* **About this exercise**: Read the lines of the data below and retrieve those with "ring".

* **The data**:
------------------------------
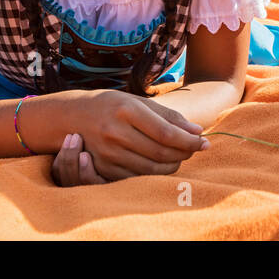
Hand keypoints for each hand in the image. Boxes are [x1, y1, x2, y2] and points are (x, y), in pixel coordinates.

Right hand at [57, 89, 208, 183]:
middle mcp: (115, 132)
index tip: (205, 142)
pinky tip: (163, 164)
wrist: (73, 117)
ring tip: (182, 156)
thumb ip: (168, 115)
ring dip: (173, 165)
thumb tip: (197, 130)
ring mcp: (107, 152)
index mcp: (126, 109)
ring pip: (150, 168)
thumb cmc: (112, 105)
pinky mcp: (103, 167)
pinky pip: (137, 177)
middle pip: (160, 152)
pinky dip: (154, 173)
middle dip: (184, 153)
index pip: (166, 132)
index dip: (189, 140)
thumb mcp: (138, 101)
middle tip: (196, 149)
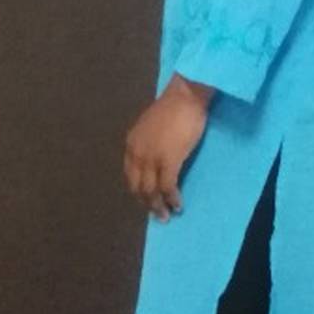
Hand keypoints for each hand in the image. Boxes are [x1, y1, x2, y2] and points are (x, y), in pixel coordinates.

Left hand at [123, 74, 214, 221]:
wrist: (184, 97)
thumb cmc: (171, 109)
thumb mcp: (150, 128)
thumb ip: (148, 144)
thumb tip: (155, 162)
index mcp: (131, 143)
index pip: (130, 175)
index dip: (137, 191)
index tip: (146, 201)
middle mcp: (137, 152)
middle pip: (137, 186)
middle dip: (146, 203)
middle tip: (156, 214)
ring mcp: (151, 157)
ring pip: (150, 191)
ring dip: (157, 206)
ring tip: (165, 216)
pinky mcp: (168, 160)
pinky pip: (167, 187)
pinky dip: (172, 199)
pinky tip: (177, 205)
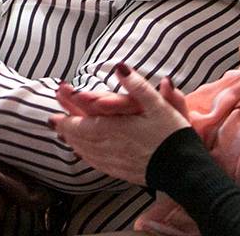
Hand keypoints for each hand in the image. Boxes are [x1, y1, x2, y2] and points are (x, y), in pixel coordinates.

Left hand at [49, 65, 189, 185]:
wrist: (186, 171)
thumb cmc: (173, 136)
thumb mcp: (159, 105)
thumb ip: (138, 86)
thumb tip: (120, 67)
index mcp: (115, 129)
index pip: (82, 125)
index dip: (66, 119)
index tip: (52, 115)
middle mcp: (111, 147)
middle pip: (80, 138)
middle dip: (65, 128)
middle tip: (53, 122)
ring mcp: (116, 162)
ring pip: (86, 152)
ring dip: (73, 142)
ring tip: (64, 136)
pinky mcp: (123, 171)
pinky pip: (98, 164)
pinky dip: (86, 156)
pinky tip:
------------------------------
* **Output for this task**:
ring tip: (182, 156)
ring dip: (173, 165)
ring mcp: (107, 152)
ring pip: (150, 168)
ring mcp: (151, 157)
ring pip: (150, 191)
ring dip: (157, 206)
ring tip: (165, 216)
ring mcp: (116, 162)
ring pip: (86, 152)
ring dip: (73, 142)
ring tip: (64, 136)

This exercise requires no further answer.